36. A method of selecting for oxygen tolerance of a [FeFe] hydrogenase enzyme, comprising:

(a) providing an engineered E. coli comprising a mutation in a sulfite reductase gene;

(b) introducing into said engineered E. coli an exogenous sulfite reductase gene or a homolog thereof, an exogenous ferredoxin gene, an exogenous hydrogenase gene, and at least one exogenous hydrogenase maturation factor; and (c) growing said engineered E. coli in media lacking cysteine and in the presence of oxygen; wherein the survival of said engineered E. coli in the presence of oxygen indicates the presence of a functional hydrogenase enzyme, thereby identifying those hydrogenase enzymes having oxygen tolerance.

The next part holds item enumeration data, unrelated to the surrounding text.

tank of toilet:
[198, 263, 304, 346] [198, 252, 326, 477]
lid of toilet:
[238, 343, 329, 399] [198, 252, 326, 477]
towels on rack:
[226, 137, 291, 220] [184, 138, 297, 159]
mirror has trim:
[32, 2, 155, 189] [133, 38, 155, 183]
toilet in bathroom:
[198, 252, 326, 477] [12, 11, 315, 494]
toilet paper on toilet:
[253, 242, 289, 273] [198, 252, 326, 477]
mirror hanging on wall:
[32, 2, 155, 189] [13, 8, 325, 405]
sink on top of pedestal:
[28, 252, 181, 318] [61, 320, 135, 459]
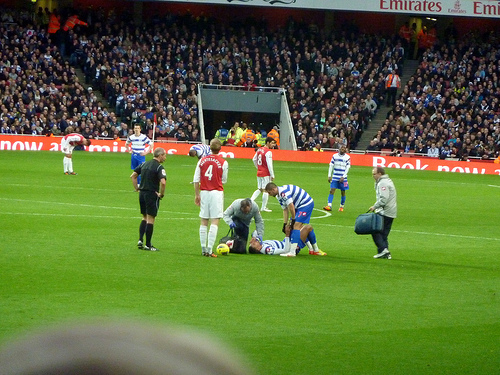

37. A method of selecting for increased catalytic rate of a [FeFe] hydrogenase enzyme, comprising:

(a) providing an engineered E. coli comprising a mutation in a sulfite reductase gene; (b) introducing into said engineered E. coli an exogenous sulfite reductase gene or a homolog thereof, an exogenous ferredoxin gene, an exogenous hydrogenase gene, and at least one exogenous hydrogenase maturation factor, wherein the expression level of said hydrogenase gene is low; and

(c) growing said engineered E. coli in media lacking cysteine; wherein the survival of said engineered E. coli indicates the presence of a functional hydrogenase enzyme, thereby identifying those hydrogenase enzymes having an increased catalytic rate.